- GIVEN MATERIAL:
((

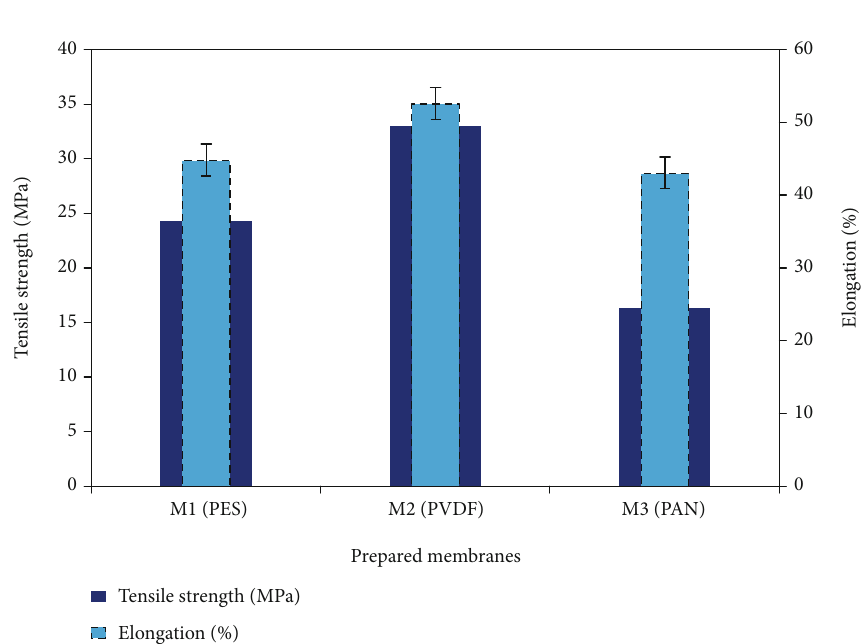
Figure 5: Mechanical properties of prepared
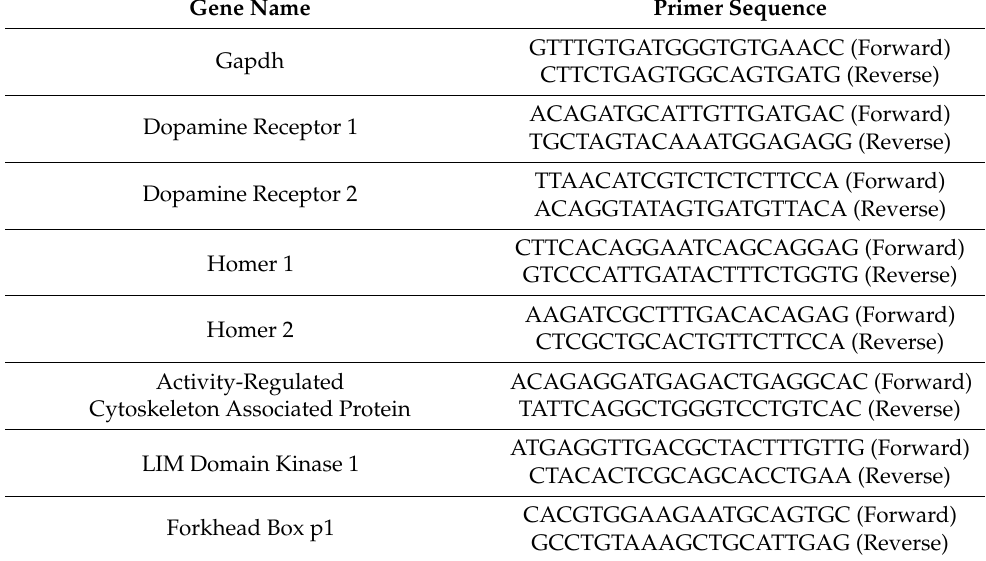
Table 1. Primers employed in qRT-PCR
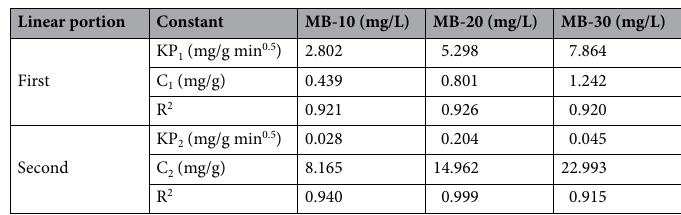
Table 3. Intra-particle diffusion model for different concentration of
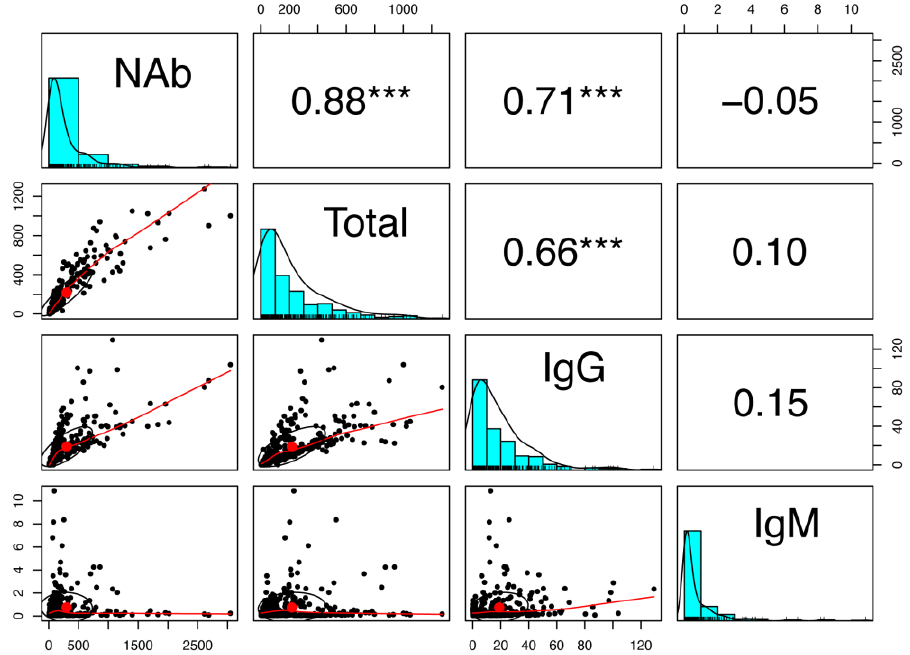
Figure 3. Correlation between anti-SARS-CoV-2 IgM levels and the other three antibodies. Each dot represents the antibodies in one individual at each time point ( n = 608). ***, significant at the 0.001 probability level. Abbreviations: NAb: anti-SARS-CoV-2 neutralizing antibodies; Total: anti-SARS-CoV-2 total antibodies; IgG: anti-SARS-CoV-2 IgG antibodies; IgM: anti-SARS-CoV-2 IgM antibodies.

))

- TASK DESCRIPTION: With every picture left out, print exactly the lines from the one containing "Table 3. Intra-particle" through the final line of the material above.

- RESPONSE:
Table 3. Intra-particle diffusion model for different concentration of
Figure 3. Correlation between anti-SARS-CoV-2 IgM levels and the other three antibodies. Each dot represents the antibodies in one individual at each time point ( n = 608). ***, significant at the 0.001 probability level. Abbreviations: NAb: anti-SARS-CoV-2 neutralizing antibodies; Total: anti-SARS-CoV-2 total antibodies; IgG: anti-SARS-CoV-2 IgG antibodies; IgM: anti-SARS-CoV-2 IgM antibodies.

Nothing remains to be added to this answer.